Most children object to going to school at one time or another. However, a school phobic child often misses many days for vague reasons. Parents should be concerned if their child appears irrationally anxious, depressed, scared, and/or regularly says that he or she feels too sick to attend class.

When it comes to being frightened, everybody is afraid of something. Some children don’t like the dark, others hate nightmares and scary movies and then there are those who want to run away from mean dogs, snakes and creepy crawly spiders. Whilst experiencing fear is stressful to children and parents alike, it should not be minimised. A part of normal development, being afraid is a sign that they are gaining awareness of the world and trying to make sense of it. However, it’s a hard balance but telling your child they shouldn’t be scared will only upset them more, but if they can see a parent’s confidence, that will help them start to believe—on a deep, nonverbal level—that there’s nothing to fear.

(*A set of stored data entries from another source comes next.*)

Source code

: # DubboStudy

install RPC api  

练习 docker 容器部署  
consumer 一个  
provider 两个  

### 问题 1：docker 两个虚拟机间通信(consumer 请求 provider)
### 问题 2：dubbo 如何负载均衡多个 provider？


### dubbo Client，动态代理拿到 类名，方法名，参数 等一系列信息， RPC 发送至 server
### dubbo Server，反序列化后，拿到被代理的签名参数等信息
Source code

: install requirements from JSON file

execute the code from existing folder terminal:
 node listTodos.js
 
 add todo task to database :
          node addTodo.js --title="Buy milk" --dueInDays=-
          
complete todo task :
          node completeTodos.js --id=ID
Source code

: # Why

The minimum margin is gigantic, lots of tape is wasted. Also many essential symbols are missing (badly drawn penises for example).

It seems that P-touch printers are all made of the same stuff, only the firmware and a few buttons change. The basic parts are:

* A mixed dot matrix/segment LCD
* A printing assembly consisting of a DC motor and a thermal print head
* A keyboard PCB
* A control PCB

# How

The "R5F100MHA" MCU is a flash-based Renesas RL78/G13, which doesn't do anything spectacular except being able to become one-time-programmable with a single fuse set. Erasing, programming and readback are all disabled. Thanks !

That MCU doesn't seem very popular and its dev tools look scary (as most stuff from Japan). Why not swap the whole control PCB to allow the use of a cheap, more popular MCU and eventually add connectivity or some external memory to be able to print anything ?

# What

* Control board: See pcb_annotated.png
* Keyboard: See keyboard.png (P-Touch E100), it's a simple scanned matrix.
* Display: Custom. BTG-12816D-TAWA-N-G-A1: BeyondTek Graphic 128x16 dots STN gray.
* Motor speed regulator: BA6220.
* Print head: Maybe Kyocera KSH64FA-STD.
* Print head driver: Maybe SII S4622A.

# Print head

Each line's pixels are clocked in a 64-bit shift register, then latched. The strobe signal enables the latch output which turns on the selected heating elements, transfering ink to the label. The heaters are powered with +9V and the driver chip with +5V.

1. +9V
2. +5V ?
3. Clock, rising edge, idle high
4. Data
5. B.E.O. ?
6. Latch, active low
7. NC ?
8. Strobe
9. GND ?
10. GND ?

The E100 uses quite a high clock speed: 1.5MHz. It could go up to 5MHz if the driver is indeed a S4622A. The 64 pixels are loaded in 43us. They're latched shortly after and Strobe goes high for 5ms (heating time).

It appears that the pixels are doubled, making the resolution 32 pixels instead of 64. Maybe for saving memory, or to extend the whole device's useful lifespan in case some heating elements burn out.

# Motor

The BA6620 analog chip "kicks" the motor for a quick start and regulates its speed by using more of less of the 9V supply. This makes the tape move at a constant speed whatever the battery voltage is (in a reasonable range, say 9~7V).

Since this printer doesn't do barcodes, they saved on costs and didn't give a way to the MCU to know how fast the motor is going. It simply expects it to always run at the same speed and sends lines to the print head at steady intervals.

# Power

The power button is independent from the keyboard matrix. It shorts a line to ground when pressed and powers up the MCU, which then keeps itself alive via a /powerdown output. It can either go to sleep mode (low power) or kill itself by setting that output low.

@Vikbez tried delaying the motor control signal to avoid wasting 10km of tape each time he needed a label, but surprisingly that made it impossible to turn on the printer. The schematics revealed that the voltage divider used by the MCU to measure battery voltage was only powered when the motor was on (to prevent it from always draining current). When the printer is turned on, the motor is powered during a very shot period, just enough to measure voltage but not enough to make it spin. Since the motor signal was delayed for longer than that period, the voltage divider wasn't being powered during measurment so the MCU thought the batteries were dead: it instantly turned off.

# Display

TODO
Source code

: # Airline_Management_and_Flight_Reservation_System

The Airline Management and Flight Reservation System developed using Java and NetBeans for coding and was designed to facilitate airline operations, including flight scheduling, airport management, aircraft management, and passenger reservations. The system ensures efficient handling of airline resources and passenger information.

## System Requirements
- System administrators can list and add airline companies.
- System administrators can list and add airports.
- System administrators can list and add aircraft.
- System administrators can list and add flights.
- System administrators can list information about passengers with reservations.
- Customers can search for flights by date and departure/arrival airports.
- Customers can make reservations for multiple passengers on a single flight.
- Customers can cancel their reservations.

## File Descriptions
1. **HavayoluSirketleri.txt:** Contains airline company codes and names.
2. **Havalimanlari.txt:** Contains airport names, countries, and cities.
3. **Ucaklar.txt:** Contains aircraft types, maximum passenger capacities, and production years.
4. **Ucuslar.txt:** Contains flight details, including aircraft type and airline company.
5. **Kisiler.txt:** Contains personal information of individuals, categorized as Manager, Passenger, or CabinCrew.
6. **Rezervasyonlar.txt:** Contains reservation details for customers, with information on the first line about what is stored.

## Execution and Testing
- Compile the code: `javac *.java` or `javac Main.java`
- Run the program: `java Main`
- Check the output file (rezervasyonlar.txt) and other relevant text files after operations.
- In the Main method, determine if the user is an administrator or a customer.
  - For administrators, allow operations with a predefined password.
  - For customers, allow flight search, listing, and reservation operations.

Sometimes, a physical response will help when your child is beyond words. Most parents know this instinctively. If your child is terrified and panicking, you automatically comfort them physically – you pick them up, hold them tight, maybe rock them or pat their back.

Physical comfort is more effective at diffusing panic because it counteracts the way that fear affects a child’s body. The mind-body connection is so powerful, emotions can be changed by stopping the body from reacting to those emotions. For example, holding a child’s hands and warming them to bring the blood back to their hands. This will cause their heart rate and breathing to slow down, because their body will recognise that the need for flight-or-fight is gone.

Once a child is out of the panic zone of fear, physical activities can help them grow more calm and reset their mental state. For example:

  • Rhythmic, steady motion like rocking in a chair, swinging in a hammock, or bouncing on a trampoline helps release tension and calms their mind.
  • Physical exertion like running or doing jumping jacks can help relaxation.
  • Calm, rhythmic activities like pouring sand or doing yoga poses help self-regulation.

Above all, make it clear that you will always be there to protect your child and that they know they are loved.

If your child is showing signs of extreme emotions or feelings, you should seek the advice of a doctor or other suitably qualified professional.